▸ **Prompt**:
Reproduce the stretch of the data below from the start through the line containing "family: Agromyzidae", keeping both ends and nothing else.

──────── Material provided

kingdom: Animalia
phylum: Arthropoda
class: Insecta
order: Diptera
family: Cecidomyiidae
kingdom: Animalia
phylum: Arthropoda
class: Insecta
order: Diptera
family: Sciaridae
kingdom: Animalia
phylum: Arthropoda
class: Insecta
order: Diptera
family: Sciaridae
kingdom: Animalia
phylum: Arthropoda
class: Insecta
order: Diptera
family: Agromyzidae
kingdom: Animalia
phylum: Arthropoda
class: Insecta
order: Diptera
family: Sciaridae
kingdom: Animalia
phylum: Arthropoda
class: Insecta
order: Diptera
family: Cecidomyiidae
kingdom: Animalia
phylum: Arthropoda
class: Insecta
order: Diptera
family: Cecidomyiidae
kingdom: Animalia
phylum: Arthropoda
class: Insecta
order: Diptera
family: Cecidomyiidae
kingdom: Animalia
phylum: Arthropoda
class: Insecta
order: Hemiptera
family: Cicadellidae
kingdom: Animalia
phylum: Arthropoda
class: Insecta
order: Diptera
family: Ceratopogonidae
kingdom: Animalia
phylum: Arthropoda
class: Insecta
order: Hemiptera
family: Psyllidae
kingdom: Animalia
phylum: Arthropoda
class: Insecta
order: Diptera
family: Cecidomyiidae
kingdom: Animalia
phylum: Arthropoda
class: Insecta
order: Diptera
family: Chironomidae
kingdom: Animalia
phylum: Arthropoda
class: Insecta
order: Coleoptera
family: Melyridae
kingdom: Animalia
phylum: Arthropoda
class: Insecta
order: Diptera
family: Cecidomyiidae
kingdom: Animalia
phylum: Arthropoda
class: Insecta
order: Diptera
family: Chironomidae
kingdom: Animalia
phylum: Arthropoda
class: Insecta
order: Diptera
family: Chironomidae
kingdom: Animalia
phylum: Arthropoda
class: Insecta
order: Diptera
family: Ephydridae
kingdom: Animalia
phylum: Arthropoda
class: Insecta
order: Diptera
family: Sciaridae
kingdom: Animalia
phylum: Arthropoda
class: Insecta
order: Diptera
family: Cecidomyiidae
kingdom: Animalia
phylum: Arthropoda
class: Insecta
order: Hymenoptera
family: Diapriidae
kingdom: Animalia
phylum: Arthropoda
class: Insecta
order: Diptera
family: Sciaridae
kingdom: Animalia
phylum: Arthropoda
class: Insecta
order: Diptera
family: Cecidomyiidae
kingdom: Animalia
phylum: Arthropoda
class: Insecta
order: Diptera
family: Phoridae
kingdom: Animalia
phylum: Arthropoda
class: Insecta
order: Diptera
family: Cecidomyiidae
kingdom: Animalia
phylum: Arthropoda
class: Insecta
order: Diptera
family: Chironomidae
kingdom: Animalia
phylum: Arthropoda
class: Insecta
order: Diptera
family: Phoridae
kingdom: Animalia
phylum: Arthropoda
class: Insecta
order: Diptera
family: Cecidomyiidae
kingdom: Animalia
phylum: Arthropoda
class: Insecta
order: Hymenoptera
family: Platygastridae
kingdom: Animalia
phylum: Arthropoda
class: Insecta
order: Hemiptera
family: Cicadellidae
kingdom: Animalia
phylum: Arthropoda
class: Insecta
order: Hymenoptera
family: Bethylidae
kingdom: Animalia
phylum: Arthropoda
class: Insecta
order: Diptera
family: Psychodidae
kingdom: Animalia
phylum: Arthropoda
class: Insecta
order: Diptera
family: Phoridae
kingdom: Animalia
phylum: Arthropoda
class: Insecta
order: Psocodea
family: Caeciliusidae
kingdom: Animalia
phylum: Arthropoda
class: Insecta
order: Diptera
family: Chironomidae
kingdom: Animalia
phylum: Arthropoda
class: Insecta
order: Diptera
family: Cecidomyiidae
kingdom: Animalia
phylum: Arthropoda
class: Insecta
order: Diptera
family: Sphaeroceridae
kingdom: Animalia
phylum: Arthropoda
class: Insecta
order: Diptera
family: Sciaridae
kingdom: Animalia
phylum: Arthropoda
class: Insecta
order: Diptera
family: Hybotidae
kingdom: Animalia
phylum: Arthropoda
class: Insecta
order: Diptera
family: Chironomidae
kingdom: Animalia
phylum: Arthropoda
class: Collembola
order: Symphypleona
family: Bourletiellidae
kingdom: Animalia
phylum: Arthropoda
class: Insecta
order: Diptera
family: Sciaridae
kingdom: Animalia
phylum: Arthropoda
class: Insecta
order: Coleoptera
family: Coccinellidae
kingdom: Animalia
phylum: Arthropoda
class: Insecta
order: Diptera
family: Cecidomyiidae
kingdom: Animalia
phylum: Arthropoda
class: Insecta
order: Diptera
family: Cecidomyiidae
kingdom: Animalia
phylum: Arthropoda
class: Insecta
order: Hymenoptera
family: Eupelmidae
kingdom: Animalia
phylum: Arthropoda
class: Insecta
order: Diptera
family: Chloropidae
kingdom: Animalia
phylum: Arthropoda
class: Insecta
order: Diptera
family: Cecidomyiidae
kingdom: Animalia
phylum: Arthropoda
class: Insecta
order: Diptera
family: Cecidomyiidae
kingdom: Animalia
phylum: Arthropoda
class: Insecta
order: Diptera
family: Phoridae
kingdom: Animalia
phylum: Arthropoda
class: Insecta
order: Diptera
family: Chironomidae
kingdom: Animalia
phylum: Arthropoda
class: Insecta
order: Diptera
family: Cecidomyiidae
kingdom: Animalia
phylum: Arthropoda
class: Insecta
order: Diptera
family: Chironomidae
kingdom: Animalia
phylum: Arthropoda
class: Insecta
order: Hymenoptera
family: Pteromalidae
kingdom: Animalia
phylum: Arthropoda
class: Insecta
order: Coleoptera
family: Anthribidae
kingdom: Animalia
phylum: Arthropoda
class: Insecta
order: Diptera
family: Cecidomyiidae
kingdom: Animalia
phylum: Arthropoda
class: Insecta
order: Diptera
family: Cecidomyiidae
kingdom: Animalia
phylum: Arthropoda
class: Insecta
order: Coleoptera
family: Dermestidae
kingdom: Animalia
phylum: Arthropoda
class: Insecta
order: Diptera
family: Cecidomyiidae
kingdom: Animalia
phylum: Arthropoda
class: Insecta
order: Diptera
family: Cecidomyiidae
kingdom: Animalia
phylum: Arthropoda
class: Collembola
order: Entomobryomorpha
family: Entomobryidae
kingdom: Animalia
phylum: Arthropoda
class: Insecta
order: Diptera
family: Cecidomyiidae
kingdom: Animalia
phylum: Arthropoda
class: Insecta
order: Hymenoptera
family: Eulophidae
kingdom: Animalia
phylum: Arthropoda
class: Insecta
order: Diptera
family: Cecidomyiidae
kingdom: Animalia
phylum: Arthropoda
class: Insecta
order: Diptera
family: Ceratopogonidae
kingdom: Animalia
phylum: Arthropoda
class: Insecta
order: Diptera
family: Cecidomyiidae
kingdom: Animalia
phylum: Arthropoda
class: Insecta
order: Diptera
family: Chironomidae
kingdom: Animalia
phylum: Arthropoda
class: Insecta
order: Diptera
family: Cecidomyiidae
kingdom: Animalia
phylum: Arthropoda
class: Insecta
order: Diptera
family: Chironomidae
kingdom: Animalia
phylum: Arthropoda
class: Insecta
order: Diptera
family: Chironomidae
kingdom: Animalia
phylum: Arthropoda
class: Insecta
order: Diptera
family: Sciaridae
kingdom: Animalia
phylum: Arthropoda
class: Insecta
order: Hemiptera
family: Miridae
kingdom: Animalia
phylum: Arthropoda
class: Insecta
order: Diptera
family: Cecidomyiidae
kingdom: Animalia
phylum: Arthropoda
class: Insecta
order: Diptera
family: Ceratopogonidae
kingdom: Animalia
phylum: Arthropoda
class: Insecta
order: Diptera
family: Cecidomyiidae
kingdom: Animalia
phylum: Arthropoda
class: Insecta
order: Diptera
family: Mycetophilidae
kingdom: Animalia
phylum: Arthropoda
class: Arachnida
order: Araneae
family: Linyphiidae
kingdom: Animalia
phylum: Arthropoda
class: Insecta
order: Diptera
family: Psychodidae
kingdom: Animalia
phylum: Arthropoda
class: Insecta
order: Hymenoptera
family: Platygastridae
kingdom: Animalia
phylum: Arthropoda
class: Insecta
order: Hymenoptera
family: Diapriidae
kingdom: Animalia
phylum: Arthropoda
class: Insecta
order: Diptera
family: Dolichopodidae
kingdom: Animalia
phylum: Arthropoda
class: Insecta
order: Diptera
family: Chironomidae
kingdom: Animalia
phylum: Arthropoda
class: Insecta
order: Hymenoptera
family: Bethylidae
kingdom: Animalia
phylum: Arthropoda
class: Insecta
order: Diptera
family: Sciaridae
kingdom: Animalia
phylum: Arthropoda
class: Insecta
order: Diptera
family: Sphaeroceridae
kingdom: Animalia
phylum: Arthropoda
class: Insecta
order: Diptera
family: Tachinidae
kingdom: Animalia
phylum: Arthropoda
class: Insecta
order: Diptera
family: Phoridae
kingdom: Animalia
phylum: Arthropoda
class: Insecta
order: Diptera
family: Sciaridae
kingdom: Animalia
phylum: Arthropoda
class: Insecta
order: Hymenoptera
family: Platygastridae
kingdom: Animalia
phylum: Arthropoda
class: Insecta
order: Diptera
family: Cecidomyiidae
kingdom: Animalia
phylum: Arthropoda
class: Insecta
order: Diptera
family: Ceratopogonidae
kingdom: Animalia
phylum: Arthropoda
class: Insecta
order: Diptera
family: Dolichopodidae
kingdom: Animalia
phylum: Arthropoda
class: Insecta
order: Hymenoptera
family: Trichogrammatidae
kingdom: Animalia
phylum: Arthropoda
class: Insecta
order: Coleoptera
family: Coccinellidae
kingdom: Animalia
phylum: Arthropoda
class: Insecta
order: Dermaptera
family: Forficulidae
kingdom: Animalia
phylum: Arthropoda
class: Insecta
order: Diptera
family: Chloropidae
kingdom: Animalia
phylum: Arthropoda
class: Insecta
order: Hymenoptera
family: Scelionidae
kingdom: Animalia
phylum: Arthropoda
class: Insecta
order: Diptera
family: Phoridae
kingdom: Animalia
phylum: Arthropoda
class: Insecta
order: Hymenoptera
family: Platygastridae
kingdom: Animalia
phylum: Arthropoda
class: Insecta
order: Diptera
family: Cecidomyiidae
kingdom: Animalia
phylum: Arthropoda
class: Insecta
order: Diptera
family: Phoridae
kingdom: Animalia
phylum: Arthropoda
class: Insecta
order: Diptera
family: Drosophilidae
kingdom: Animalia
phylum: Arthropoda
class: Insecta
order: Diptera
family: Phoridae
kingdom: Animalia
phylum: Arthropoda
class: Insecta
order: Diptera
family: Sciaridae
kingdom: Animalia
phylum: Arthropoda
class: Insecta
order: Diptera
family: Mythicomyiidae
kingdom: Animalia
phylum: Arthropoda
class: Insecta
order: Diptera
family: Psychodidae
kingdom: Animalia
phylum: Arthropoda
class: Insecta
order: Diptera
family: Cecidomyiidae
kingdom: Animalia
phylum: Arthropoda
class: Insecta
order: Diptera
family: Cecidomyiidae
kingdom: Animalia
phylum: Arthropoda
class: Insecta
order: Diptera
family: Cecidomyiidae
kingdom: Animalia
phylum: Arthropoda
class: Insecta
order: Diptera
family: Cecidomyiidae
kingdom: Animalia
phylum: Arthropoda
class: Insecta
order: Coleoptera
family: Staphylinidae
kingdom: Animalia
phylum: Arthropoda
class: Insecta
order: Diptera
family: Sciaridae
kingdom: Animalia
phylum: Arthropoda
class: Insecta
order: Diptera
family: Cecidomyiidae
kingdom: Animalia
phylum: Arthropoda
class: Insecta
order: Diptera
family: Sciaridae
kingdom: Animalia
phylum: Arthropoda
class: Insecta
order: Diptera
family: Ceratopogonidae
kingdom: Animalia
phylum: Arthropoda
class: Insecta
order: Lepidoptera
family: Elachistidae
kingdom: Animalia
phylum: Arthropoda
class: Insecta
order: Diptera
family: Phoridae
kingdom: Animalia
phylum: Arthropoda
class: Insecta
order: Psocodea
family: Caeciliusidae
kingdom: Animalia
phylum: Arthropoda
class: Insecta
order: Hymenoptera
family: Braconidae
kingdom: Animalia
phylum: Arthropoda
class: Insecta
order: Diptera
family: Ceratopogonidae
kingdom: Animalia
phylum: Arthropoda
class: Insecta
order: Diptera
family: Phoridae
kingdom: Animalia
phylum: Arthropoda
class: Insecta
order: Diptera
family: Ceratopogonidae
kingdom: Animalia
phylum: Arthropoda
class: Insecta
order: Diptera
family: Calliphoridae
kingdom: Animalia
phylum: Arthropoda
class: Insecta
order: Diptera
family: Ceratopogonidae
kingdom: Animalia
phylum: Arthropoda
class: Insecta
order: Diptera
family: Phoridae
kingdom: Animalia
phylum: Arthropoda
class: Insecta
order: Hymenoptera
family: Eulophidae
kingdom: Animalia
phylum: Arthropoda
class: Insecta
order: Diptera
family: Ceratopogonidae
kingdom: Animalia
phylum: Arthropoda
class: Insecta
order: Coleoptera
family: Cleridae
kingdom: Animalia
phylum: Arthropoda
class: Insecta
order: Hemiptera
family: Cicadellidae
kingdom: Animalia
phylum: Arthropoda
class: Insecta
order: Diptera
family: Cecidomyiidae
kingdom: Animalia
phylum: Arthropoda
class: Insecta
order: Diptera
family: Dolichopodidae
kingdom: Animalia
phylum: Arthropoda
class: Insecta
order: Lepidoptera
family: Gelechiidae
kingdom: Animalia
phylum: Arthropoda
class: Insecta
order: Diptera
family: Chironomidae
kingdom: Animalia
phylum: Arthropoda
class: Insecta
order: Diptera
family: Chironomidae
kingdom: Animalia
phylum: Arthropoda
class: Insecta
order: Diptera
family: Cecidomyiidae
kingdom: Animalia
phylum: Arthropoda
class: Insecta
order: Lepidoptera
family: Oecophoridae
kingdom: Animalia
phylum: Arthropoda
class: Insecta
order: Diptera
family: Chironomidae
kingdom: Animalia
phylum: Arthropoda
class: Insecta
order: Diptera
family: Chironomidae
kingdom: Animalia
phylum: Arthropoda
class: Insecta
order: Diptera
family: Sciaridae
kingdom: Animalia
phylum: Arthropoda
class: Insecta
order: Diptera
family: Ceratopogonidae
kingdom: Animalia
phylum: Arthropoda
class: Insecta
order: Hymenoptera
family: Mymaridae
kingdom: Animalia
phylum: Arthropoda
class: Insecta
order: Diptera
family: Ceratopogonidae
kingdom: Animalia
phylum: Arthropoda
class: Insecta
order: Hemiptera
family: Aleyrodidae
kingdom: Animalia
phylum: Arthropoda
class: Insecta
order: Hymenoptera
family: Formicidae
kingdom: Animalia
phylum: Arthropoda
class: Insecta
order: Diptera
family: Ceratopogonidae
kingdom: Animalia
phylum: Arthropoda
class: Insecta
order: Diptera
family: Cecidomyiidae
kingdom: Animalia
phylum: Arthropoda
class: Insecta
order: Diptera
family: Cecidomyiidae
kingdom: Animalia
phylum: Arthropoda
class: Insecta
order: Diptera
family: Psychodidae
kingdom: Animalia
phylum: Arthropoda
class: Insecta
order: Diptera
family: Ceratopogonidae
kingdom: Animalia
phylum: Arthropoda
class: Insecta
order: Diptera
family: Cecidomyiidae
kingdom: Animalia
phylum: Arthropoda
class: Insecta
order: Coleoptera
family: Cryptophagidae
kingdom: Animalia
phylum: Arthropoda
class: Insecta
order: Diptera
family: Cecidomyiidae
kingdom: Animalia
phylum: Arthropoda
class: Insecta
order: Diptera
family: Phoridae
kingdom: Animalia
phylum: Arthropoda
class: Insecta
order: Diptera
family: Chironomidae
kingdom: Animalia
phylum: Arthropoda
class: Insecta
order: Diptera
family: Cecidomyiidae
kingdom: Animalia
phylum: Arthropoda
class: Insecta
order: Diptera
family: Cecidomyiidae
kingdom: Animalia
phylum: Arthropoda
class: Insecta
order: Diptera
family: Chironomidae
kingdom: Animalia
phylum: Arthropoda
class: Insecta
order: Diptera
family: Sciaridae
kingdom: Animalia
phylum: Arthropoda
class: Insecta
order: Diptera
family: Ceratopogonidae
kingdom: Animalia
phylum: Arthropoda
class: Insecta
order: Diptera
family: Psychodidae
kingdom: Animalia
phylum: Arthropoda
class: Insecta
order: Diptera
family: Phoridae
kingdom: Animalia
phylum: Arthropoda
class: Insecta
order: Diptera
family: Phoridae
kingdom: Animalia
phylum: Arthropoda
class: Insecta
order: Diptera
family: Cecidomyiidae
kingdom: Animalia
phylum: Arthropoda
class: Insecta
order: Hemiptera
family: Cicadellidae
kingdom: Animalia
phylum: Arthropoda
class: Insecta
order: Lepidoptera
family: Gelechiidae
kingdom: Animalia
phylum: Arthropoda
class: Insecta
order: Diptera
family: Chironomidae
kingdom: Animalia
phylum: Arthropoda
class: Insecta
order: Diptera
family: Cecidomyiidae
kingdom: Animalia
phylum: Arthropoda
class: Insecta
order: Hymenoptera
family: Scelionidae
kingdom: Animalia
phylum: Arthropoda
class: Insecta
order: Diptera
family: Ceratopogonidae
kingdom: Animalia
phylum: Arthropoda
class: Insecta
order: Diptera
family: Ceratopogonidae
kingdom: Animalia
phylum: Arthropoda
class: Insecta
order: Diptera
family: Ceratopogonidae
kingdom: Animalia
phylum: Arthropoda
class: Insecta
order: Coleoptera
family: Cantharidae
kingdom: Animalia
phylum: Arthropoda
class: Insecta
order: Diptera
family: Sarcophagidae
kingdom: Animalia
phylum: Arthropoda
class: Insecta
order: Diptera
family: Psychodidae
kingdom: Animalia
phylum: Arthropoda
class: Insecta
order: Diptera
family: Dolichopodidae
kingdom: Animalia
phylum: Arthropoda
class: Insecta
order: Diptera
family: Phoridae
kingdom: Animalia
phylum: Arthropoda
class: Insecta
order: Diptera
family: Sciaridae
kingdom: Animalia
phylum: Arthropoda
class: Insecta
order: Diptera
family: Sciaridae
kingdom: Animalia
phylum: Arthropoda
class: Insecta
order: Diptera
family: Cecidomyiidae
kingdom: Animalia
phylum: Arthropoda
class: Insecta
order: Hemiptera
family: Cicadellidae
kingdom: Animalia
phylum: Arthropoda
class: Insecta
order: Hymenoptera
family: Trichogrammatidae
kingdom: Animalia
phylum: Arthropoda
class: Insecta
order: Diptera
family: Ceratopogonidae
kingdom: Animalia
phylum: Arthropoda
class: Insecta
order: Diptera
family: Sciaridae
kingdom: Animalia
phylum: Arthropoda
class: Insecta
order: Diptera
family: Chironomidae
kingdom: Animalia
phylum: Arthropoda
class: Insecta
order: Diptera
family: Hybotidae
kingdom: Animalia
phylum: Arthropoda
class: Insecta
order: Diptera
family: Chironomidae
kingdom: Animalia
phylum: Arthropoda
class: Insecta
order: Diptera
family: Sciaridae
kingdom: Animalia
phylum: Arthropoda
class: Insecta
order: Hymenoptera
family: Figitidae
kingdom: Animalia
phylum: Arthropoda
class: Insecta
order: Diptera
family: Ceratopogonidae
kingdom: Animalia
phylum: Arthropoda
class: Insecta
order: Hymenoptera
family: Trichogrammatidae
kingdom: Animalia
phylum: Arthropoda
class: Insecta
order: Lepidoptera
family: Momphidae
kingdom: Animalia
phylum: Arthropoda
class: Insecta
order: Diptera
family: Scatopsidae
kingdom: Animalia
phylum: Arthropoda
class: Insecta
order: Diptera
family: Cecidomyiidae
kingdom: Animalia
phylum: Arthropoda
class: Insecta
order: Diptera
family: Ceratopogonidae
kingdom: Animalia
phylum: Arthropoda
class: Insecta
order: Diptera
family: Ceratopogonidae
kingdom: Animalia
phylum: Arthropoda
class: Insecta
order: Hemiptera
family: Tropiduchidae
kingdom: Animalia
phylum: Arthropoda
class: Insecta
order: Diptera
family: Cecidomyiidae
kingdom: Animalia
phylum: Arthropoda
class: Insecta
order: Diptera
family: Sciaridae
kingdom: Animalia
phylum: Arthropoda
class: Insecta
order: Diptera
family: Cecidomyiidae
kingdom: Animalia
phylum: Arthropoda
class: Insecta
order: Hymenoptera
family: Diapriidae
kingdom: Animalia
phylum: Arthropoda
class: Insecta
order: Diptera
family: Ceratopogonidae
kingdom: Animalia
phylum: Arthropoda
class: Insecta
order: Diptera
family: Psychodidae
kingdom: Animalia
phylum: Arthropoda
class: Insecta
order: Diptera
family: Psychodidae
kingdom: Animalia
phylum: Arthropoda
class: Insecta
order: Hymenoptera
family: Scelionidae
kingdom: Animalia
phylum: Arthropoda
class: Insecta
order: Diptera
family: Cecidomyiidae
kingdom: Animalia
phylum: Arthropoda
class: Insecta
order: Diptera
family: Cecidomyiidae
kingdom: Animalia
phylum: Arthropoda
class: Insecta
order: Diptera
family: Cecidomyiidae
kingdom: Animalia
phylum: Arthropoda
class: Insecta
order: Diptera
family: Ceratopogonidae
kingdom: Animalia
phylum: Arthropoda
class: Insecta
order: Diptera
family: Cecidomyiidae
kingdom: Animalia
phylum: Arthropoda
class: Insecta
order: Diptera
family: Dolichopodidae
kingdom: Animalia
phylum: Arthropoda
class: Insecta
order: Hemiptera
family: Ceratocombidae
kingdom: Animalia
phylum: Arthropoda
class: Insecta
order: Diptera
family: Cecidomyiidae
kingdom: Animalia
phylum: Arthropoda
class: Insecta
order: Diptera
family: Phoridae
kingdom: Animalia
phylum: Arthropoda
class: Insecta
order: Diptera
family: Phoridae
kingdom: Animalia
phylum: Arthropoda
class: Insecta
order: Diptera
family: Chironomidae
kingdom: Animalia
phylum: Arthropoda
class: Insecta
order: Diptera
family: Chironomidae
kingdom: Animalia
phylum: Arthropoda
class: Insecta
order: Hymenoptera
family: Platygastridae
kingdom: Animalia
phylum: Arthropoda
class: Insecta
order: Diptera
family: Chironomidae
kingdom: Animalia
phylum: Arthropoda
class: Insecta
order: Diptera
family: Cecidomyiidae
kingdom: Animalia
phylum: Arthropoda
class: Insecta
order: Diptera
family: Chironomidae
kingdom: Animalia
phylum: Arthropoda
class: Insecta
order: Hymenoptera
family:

────────────────

▸ **Worked solution**:
kingdom: Animalia
phylum: Arthropoda
class: Insecta
order: Diptera
family: Cecidomyiidae
kingdom: Animalia
phylum: Arthropoda
class: Insecta
order: Diptera
family: Sciaridae
kingdom: Animalia
phylum: Arthropoda
class: Insecta
order: Diptera
family: Sciaridae
kingdom: Animalia
phylum: Arthropoda
class: Insecta
order: Diptera
family: Agromyzidae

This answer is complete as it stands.